**Exercise instructions:** Each record beneath this sentence is to be transcribed exactly as it reads.

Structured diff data
'''

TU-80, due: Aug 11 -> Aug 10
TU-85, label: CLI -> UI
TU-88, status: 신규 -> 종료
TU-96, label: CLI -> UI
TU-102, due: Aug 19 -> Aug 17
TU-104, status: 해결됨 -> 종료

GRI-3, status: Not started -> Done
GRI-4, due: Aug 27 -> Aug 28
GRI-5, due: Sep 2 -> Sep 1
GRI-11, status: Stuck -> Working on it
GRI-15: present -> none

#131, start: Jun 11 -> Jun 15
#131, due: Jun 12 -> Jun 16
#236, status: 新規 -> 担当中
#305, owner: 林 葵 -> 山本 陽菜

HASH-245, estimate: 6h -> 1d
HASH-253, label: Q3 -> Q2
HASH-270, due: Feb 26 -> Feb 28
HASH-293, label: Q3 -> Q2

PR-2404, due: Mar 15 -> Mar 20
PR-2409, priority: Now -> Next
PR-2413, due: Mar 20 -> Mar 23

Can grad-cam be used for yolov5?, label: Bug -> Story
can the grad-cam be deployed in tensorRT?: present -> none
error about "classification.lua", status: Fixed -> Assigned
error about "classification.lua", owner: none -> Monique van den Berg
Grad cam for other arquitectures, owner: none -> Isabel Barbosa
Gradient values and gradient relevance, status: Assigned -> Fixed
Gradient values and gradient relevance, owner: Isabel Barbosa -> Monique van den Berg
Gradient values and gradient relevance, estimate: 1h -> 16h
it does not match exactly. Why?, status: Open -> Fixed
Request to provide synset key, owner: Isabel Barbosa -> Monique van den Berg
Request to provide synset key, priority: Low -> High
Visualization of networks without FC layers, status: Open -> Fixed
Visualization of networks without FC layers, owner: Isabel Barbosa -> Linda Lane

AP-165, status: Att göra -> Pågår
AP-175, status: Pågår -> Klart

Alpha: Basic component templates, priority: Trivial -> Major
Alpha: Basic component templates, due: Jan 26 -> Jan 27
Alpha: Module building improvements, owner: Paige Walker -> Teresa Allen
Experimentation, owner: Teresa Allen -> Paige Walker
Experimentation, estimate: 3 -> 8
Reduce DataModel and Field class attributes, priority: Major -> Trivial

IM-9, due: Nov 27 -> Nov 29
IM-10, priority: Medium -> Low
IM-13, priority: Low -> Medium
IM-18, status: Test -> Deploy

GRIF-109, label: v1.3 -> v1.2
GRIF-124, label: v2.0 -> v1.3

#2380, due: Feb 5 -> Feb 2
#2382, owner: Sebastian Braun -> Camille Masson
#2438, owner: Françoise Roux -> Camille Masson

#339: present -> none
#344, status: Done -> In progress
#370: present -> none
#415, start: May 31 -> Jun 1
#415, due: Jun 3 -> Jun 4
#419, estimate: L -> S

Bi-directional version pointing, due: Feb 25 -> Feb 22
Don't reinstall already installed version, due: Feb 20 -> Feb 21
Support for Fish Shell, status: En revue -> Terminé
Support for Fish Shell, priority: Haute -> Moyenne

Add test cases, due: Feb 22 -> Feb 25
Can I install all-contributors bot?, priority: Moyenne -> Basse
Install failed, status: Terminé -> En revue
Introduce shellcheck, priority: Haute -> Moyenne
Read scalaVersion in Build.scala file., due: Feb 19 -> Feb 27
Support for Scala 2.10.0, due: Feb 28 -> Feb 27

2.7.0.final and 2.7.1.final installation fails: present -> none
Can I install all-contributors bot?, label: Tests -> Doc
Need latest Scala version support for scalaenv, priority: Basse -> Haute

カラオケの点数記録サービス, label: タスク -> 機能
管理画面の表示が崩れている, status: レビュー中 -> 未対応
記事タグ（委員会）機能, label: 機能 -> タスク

'''

**Response area:**
TU-80, due: Aug 11 -> Aug 10
TU-85, label: CLI -> UI
TU-88, status: 신규 -> 종료
TU-96, label: CLI -> UI
TU-102, due: Aug 19 -> Aug 17
TU-104, status: 해결됨 -> 종료

GRI-3, status: Not started -> Done
GRI-4, due: Aug 27 -> Aug 28
GRI-5, due: Sep 2 -> Sep 1
GRI-11, status: Stuck -> Working on it
GRI-15: present -> none

#131, start: Jun 11 -> Jun 15
#131, due: Jun 12 -> Jun 16
#236, status: 新規 -> 担当中
#305, owner: 林 葵 -> 山本 陽菜

HASH-245, estimate: 6h -> 1d
HASH-253, label: Q3 -> Q2
HASH-270, due: Feb 26 -> Feb 28
HASH-293, label: Q3 -> Q2

PR-2404, due: Mar 15 -> Mar 20
PR-2409, priority: Now -> Next
PR-2413, due: Mar 20 -> Mar 23

Can grad-cam be used for yolov5?, label: Bug -> Story
can the grad-cam be deployed in tensorRT?: present -> none
error about "classification.lua", status: Fixed -> Assigned
error about "classification.lua", owner: none -> Monique van den Berg
Grad cam for other arquitectures, owner: none -> Isabel Barbosa
Gradient values and gradient relevance, status: Assigned -> Fixed
Gradient values and gradient relevance, owner: Isabel Barbosa -> Monique van den Berg
Gradient values and gradient relevance, estimate: 1h -> 16h
it does not match exactly. Why?, status: Open -> Fixed
Request to provide synset key, owner: Isabel Barbosa -> Monique van den Berg
Request to provide synset key, priority: Low -> High
Visualization of networks without FC layers, status: Open -> Fixed
Visualization of networks without FC layers, owner: Isabel Barbosa -> Linda Lane

AP-165, status: Att göra -> Pågår
AP-175, status: Pågår -> Klart

Alpha: Basic component templates, priority: Trivial -> Major
Alpha: Basic component templates, due: Jan 26 -> Jan 27
Alpha: Module building improvements, owner: Paige Walker -> Teresa Allen
Experimentation, owner: Teresa Allen -> Paige Walker
Experimentation, estimate: 3 -> 8
Reduce DataModel and Field class attributes, priority: Major -> Trivial

IM-9, due: Nov 27 -> Nov 29
IM-10, priority: Medium -> Low
IM-13, priority: Low -> Medium
IM-18, status: Test -> Deploy

GRIF-109, label: v1.3 -> v1.2
GRIF-124, label: v2.0 -> v1.3

#2380, due: Feb 5 -> Feb 2
#2382, owner: Sebastian Braun -> Camille Masson
#2438, owner: Françoise Roux -> Camille Masson

#339: present -> none
#344, status: Done -> In progress
#370: present -> none
#415, start: May 31 -> Jun 1
#415, due: Jun 3 -> Jun 4
#419, estimate: L -> S

Bi-directional version pointing, due: Feb 25 -> Feb 22
Don't reinstall already installed version, due: Feb 20 -> Feb 21
Support for Fish Shell, status: En revue -> Terminé
Support for Fish Shell, priority: Haute -> Moyenne

Add test cases, due: Feb 22 -> Feb 25
Can I install all-contributors bot?, priority: Moyenne -> Basse
Install failed, status: Terminé -> En revue
Introduce shellcheck, priority: Haute -> Moyenne
Read scalaVersion in Build.scala file., due: Feb 19 -> Feb 27
Support for Scala 2.10.0, due: Feb 28 -> Feb 27

2.7.0.final and 2.7.1.final installation fails: present -> none
Can I install all-contributors bot?, label: Tests -> Doc
Need latest Scala version support for scalaenv, priority: Basse -> Haute

カラオケの点数記録サービス, label: タスク -> 機能
管理画面の表示が崩れている, status: レビュー中 -> 未対応
記事タグ（委員会）機能, label: 機能 -> タスク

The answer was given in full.